TASK DESCRIPTION:
Format all the lines of the records below as a numbered list, skipping blank lines and leaving the pictures out.

Chart comprehension data
—————

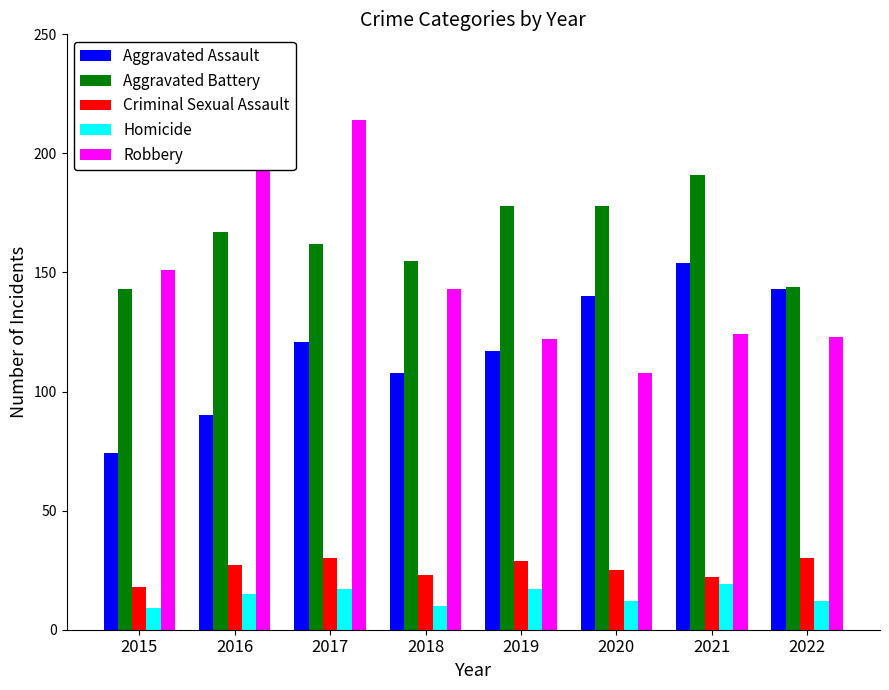

How many bars are there in each group?

5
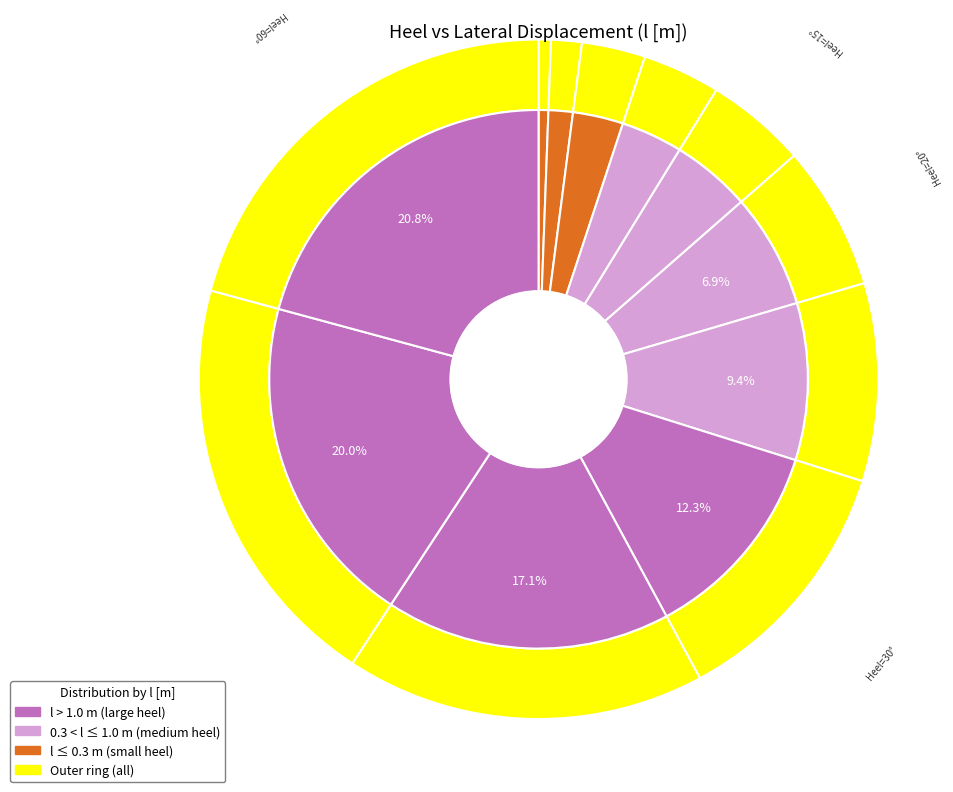

The 5 slice represents 7% of the pie. True or false?

False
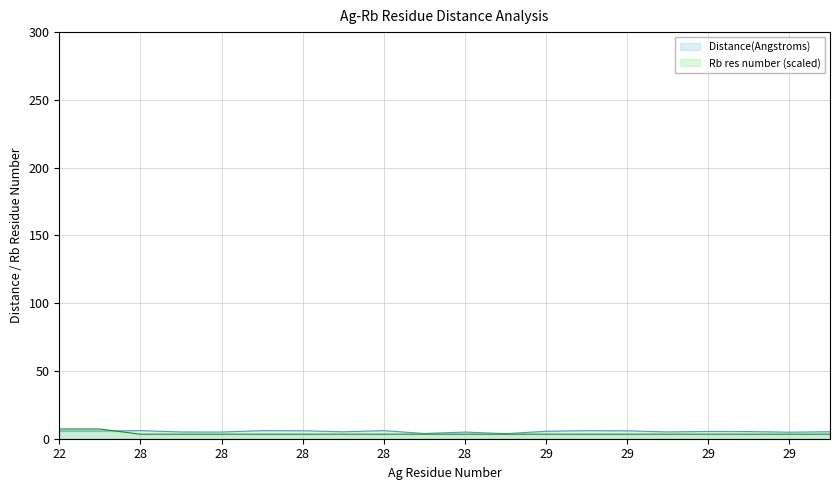

How many lines are shown in the chart?

2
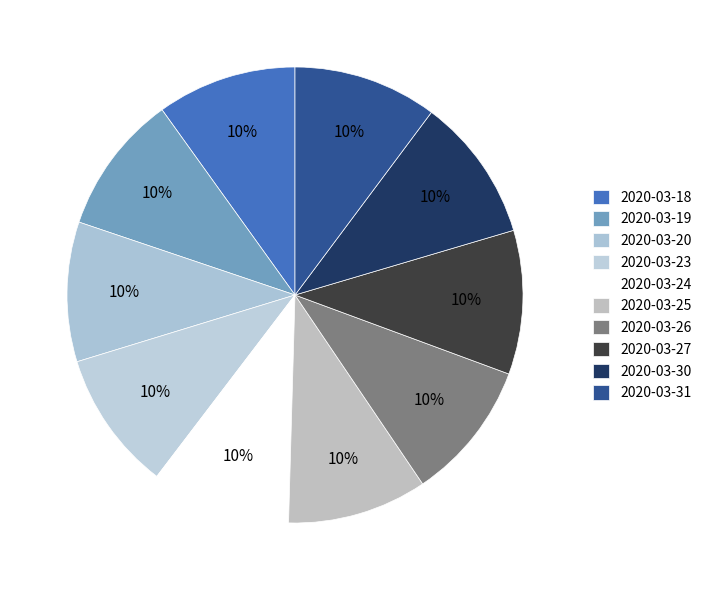

Rank the categories by value from highest to lowest.

2020-03-27, 2020-03-30, 2020-03-31, 2020-03-18, 2020-03-19, 2020-03-20, 2020-03-23, 2020-03-24, 2020-03-25, 2020-03-26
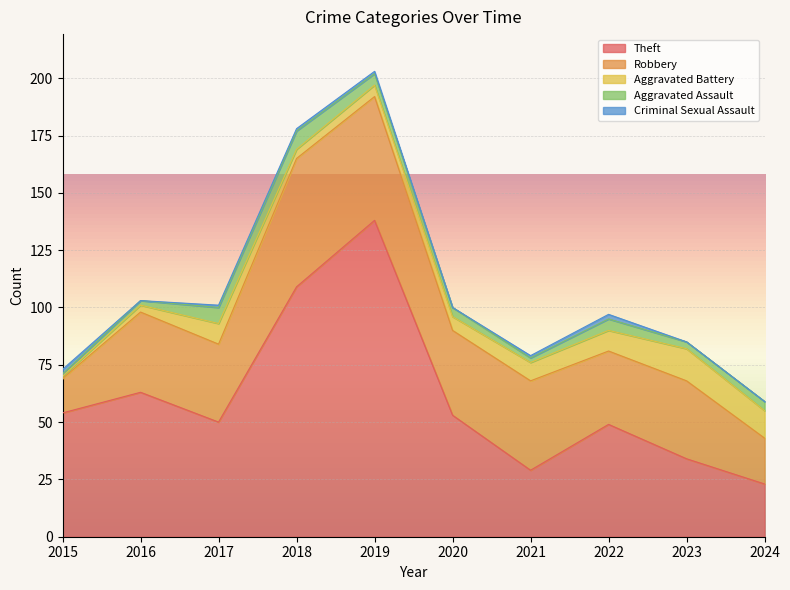

Is it true that Aggravated Battery equals 6 at 2018?

False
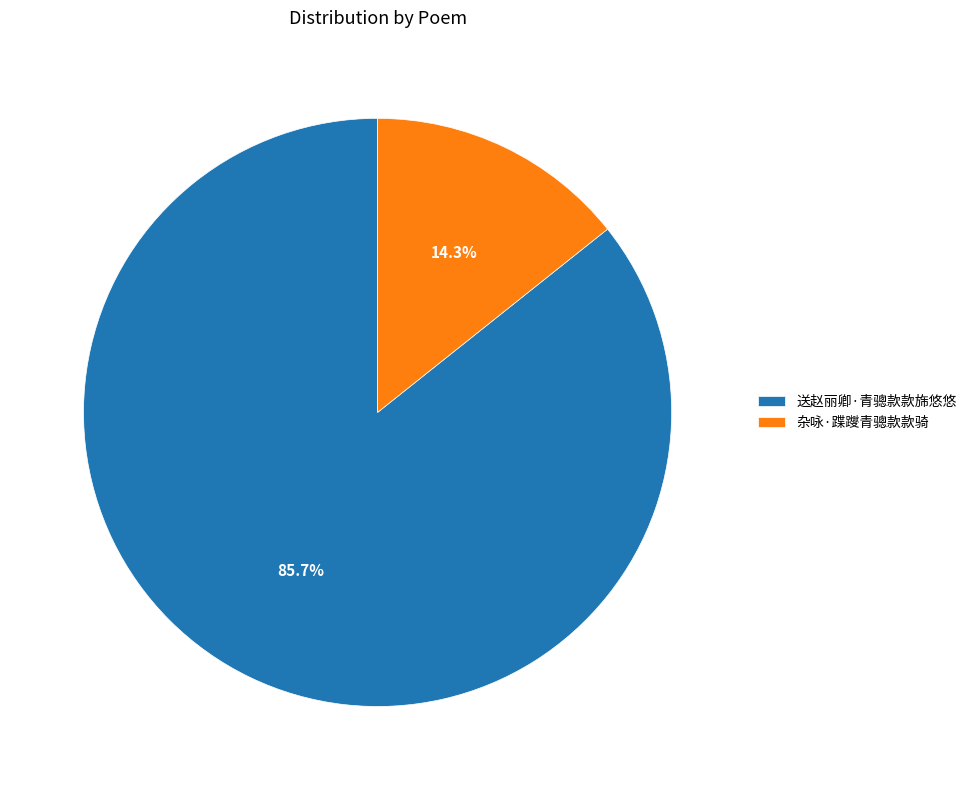

What is the largest slice in the pie chart?

送赵丽卿·青骢款款旆悠悠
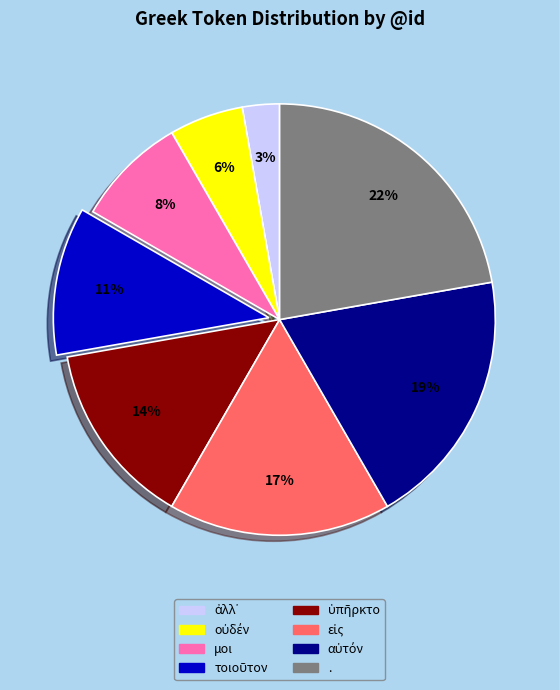

To the nearest percent, what percentage of the pie is .?

22%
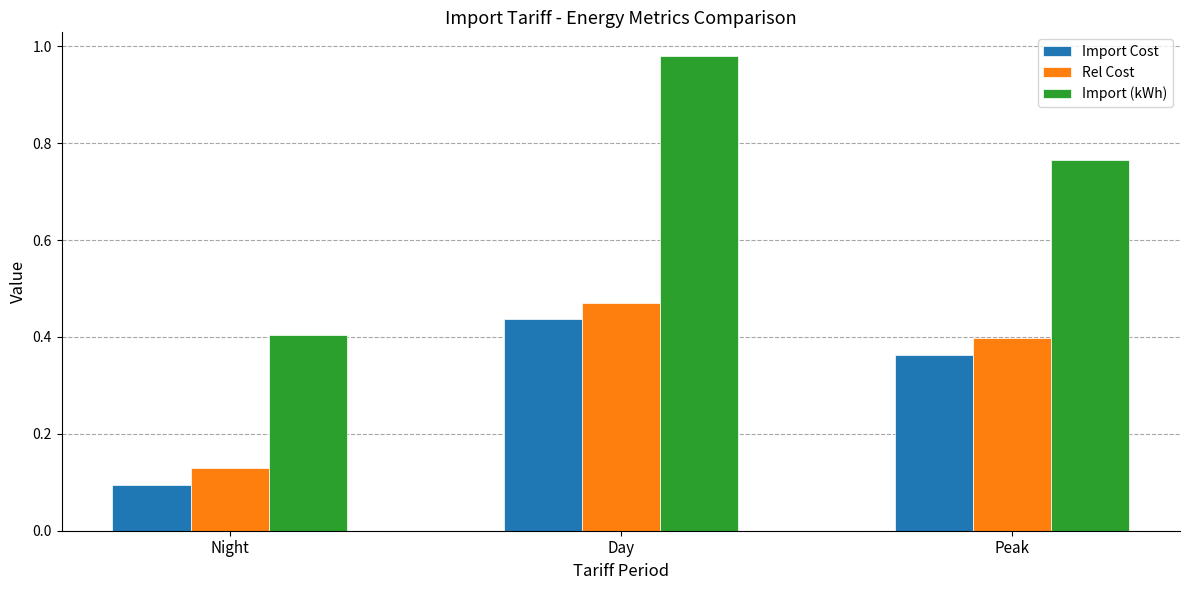

At which label is Import (kWh) closest to 0?

Night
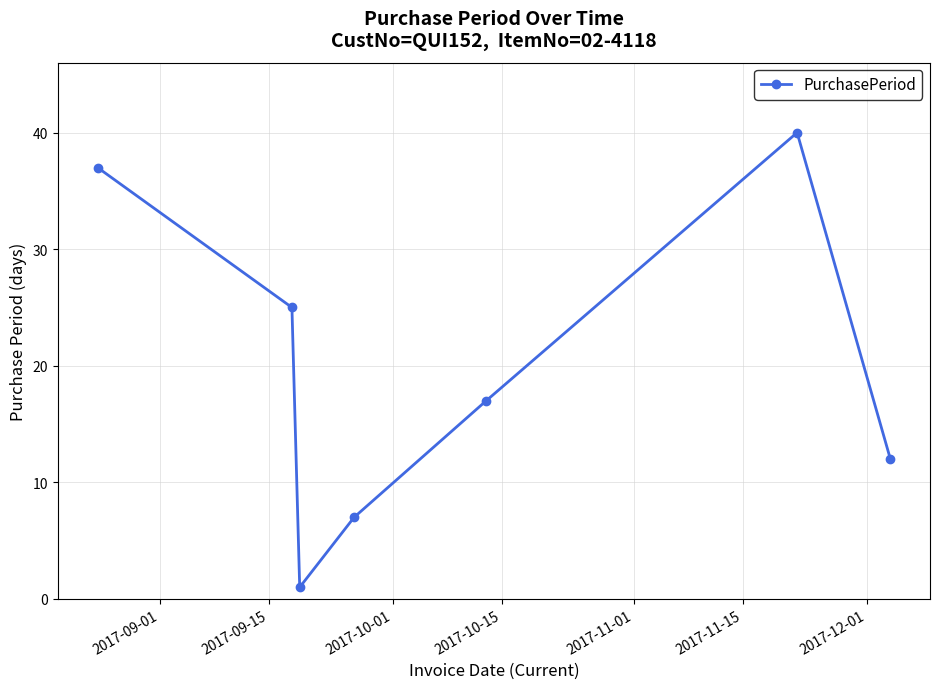

True or false: the data has more than 0 interior local peaks.

True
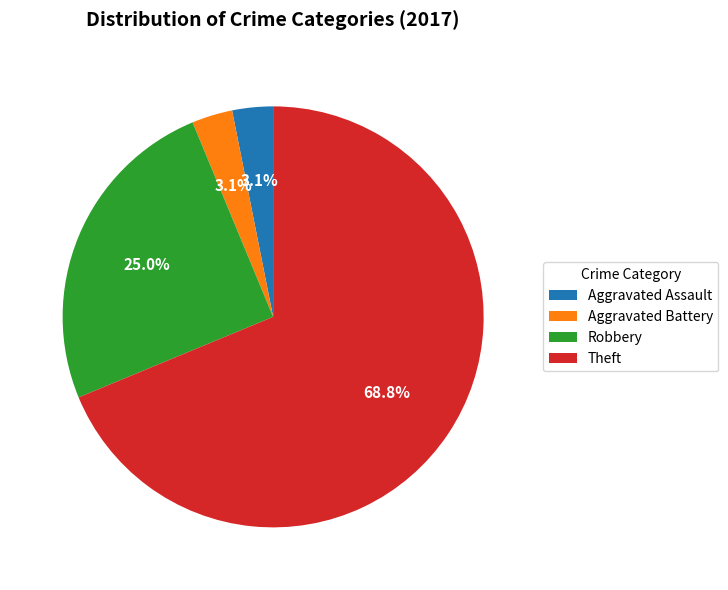

Is it true that Theft is 69% of the pie?

True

—————

PROBLEM SOLUTION:
1. How many bars are there in each group?
2. 5
3. The 5 slice represents 7% of the pie. True or false?
4. False
5. How many lines are shown in the chart?
6. 2
7. Rank the categories by value from highest to lowest.
8. 2020-03-27, 2020-03-30, 2020-03-31, 2020-03-18, 2020-03-19, 2020-03-20, 2020-03-23, 2020-03-24, 2020-03-25, 2020-03-26
9. Is it true that Aggravated Battery equals 6 at 2018?
10. False
11. What is the largest slice in the pie chart?
12. 送赵丽卿·青骢款款旆悠悠
13. To the nearest percent, what percentage of the pie is .?
14. 22%
15. At which label is Import (kWh) closest to 0?
16. Night
17. True or false: the data has more than 0 interior local peaks.
18. True
19. Is it true that Theft is 69% of the pie?
20. True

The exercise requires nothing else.